Il team Primavera comanda a punteggio pieno il girone laziale e domani giocherà l’ultimo e decisivo match per la vittoria del campionato regionale contro la Asd Roma; ottime le possibilità per le ressine campionesse d’Italia di vincere il titolo regionale per la quarta volta consecutiva, visto il 3 a 0 del match di andata che dà alle ragazze di Fabio Melillo persino di perdere fino a 3 reti di scarto (contando anche su una migliore differenza reti rispetto alle cugine).
Anche il team Giovanissime dovrà vedersela contro le pari età dell’Asd Roma per vincere il campionato regionale: entrambe le squadre sono appaiate in cima alla classifica dopo la vittoria di ieri delle Ressine, corsare sul campo delle cugine-rivali per 2 a 1, in virtu’ della doppietta messa a segno dalla giovane Chiara Manca. Sarà la differenza reti a determinare se la Res Roma vincerà per il terzo anno consecutivo il titolo regionale “Giovanissime calcio a 7.”
Restando nel settore giovanile fari puntati anche sulle nazionali under 16 e under 19 in cui sono impegnate le ressine Martina Sclavo e Flaminia Simonetti.

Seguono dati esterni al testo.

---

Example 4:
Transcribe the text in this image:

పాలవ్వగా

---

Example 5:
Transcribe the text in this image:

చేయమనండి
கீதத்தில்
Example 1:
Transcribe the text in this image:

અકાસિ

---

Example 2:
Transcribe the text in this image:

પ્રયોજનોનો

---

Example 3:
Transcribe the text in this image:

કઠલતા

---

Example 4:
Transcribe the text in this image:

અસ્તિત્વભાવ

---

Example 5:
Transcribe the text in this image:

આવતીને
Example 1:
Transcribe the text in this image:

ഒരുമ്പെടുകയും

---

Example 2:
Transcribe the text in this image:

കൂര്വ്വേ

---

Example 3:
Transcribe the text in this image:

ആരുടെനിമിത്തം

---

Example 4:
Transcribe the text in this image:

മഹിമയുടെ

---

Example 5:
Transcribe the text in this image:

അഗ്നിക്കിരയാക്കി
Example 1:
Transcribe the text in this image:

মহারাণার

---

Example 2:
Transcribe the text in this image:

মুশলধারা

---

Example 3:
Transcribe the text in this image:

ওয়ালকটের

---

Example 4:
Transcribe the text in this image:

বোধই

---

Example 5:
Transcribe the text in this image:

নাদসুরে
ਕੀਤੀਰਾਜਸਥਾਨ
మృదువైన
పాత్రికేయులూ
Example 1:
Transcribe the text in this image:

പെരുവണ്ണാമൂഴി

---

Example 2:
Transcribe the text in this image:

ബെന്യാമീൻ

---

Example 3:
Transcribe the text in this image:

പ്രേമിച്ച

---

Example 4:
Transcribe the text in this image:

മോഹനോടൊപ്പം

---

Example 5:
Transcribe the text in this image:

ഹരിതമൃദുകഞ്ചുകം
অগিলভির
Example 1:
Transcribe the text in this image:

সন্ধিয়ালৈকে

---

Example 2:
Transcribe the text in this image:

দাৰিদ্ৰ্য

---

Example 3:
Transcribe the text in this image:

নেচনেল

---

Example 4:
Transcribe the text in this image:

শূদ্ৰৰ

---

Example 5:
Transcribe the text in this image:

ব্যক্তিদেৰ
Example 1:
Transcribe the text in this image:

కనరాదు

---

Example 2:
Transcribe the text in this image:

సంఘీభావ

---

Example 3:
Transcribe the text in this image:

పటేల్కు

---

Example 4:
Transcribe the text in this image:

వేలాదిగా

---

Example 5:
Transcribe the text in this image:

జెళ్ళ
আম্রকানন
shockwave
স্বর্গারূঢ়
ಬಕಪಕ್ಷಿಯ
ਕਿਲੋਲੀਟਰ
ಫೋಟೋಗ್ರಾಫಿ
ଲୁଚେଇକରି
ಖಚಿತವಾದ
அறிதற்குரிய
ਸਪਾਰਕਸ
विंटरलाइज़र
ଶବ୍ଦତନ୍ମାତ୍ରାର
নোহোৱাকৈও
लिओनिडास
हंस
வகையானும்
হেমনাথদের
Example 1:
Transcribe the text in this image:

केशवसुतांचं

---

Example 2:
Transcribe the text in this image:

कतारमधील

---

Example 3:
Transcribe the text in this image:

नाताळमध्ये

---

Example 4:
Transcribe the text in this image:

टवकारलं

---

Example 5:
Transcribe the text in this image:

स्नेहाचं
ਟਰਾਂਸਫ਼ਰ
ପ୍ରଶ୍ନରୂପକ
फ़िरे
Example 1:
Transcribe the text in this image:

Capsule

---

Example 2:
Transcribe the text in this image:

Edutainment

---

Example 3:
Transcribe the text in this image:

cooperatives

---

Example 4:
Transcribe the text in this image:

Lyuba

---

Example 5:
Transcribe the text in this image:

In settimana tempo e spazio anche per il workshop a favore del calcio femminile organizzato dall’Asd Viterbo in collaborazione con “A qualcuna piace il calcio”; oltre a diversi esponenti delle istituzioni e dello sport locale, e a diverse figure di spicco del mondo del calcio femminile italiano, tra cui l’indimenticabile Betty Bavagnoli e la presidente dell’Arezzo Chiara Tavanti, nel tavolo dei relatori c’era anche il tecnico della Res Roma Fabio Melillo, che ha parlato della sua esperienza nel mondo del calcio in rosa e delle prospettive future di questo mondo: “É stato un incontro formativo ed importante – ha dichiarato il tecnico romano Fabio Melillo – perché portare le nostre esperienze dopo tanti anni di calcio nazionale, suscita sempre tanta curiosità; in platea c’era qualche giocatrice che avevo avuto agli inizi del percorso nella serie C regionale e questo mi ha aiutato ad esaltare un pochino il percorso che ho fatto, e le capacità che abbiamo avuto di credere nel calcio femminile veramente. Il tutto davanti alle istituzioni di Viterbo, c’erano il Sindaco, un assessore, il delegato CONI, il delegato FIGC, oltre ad Alba Leonelli rappresentante del calcio femminile regionale. E’ stato un incontro in positivo che ho fatto volentieri perché invitato da Betty Bavagnoli, che è una di quelle icone del calcio femminile che con i toni giusti e tanta classe riesce sempre a portare in giro il nome del calcio femminile e a farlo conoscere. Avere rapporti così aiuta veramente la programmazione di chi ci crede, e non di chi di calcio femminile ne parla per far pubblicità o per accaparrare voti. Ritengo di essere tra quelle persone che veramente ha fatto tanto per far si che il calcio femminile venga considerato sport, e venga fatto con canoni di professionalità e prerogative culturali che vanno oltre il parlarne, ma in una maniera diversa, in una maniera di essere riscontrata sul campo di gioco.”
Nel corso dell’evento alcune calciatrici capitoline hanno partecipato alla dimostrazione tecnica e tattica tenuta da Betty Bavagnoli ai neo tecnici del comitato provinciale di Viterbo; inoltre è stato proiettato il documentario sulla Res Roma “A QUALCUNA PIACE IL CALCIO”.